The only other accompaniment was some arugula and green apple tossed in; you guessed it, olive oil, salt and pepper. The fish, when plated, was dolloped with a mixture of yogurt, Dijon mustard, lemon juice, salt and pepper and a sprinkle of Thai basil. I haven’t used Thai basil in a while. I forgot how fragrant and distinct it was, fennel-y, peppery, biting. Not at all mellow like Italian basil. It added so much to the dinner even in such a tiny dose. The yogurt sauce added just a hint of flavor to the perfect fish without being overwhelming. I can’t imagine having used the sour cream, like it called for. The yogurt was light and creamy and tangy. The mustard added a little bite to enhance the mild fish.
After dinner we said, “We need to cook fish more often.” It is quick, easy, light and healthy. Dinner was literally done in ten minutes. How much faster can you get than that?
So, what a great dinner and inspiration for a blog post, all impromptu, passionate and straight from the heart; just like I like it. Because you never know when you are going to be inspired.

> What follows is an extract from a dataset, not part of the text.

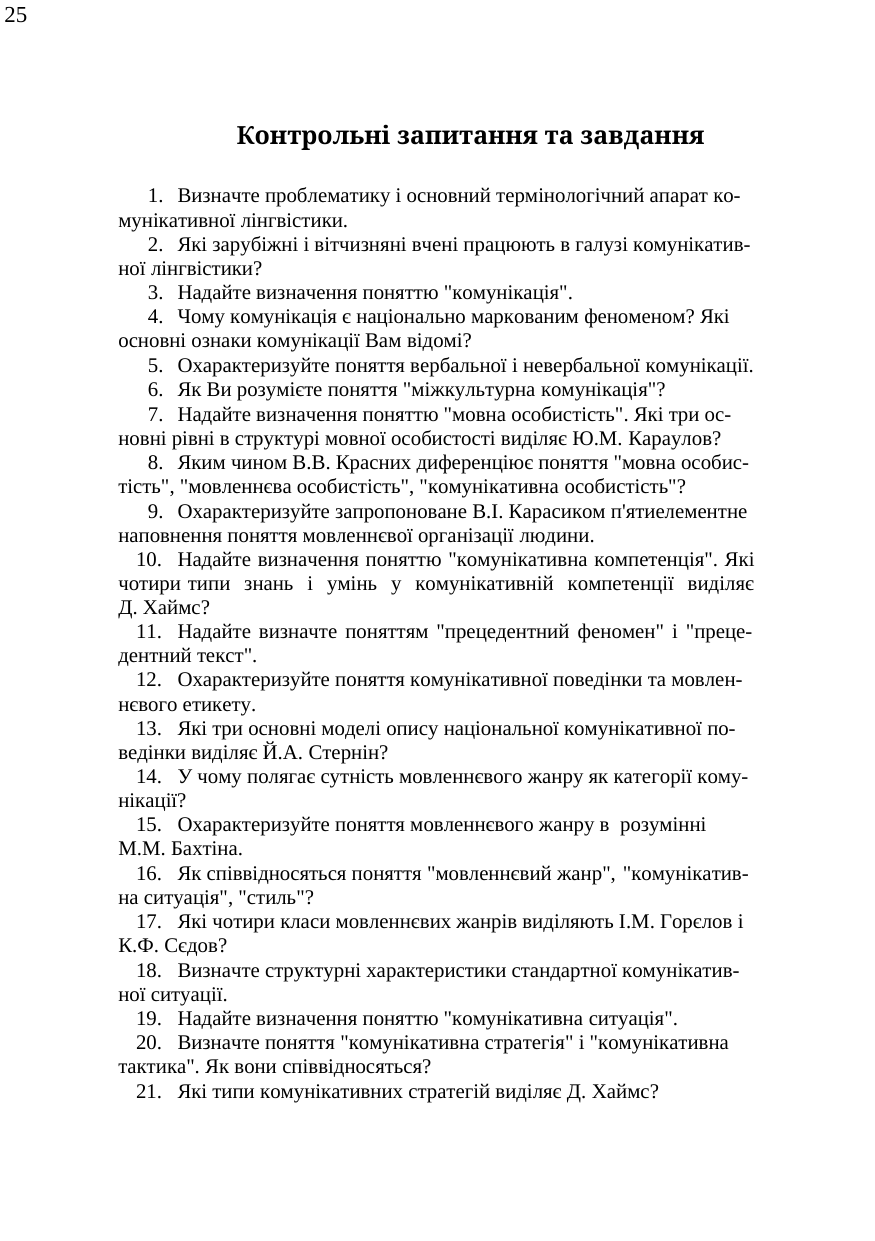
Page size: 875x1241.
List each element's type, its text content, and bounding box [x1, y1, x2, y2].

Here is the link to the inspiration for our halibut dinner in the April issue of Cooking Light. The recipe is actually written quite complicated, whereas it was a very easy preparation. Here is my interpretation!
Brush fish with olive oil, salt and pepper.
Broil for seven minutes or until done. It will be a little loose, just let it rest. You can always pop it back in the oven if it isn’t cooked enough.
Heat a cast iron skillet over medium heat. Throw in a little olive oil & then the choy variety of your choice. Add salt and pepper. Sautee briefly, until wilted.
Toss some arugula and sliced apple with olive oil and salt and pepper.
Mix 2 Tbl yogurt, 1 Tbl mustard (any kind you like), a squeeze of lemon juice and 1 tsp of chopped herbs (whatever kind you have on hand). Dollop this on the fish. Use the leftover on a salad the next day like I did. Yum!